• [EXERCISE DETAILS]
If a line in the records below holds the word "отчет", copy it.

(Records from a collection)
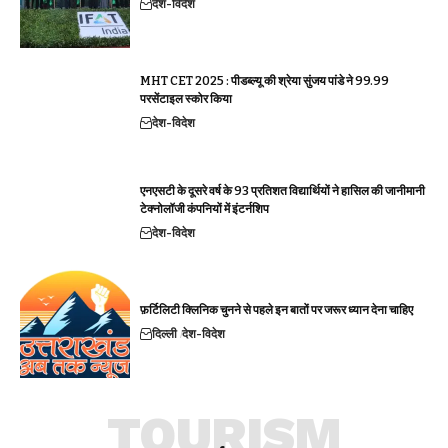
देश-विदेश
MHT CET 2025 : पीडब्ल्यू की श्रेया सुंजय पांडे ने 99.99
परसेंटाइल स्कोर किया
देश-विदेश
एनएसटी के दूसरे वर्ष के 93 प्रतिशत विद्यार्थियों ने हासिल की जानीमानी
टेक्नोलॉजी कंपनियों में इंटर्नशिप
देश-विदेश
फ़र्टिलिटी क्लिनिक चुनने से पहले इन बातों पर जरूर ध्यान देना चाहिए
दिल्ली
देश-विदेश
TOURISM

* * *

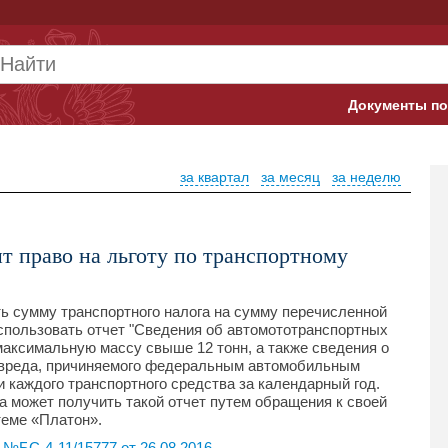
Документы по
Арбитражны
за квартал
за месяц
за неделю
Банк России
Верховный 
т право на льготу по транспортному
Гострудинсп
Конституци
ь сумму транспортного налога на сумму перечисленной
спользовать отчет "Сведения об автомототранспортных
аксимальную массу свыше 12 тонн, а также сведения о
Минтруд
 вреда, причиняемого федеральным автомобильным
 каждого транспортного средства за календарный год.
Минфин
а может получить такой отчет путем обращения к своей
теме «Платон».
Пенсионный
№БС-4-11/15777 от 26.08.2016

• [EXPECTED ANSWER]
спользовать отчет "Сведения об автомототранспортных
а может получить такой отчет путем обращения к своей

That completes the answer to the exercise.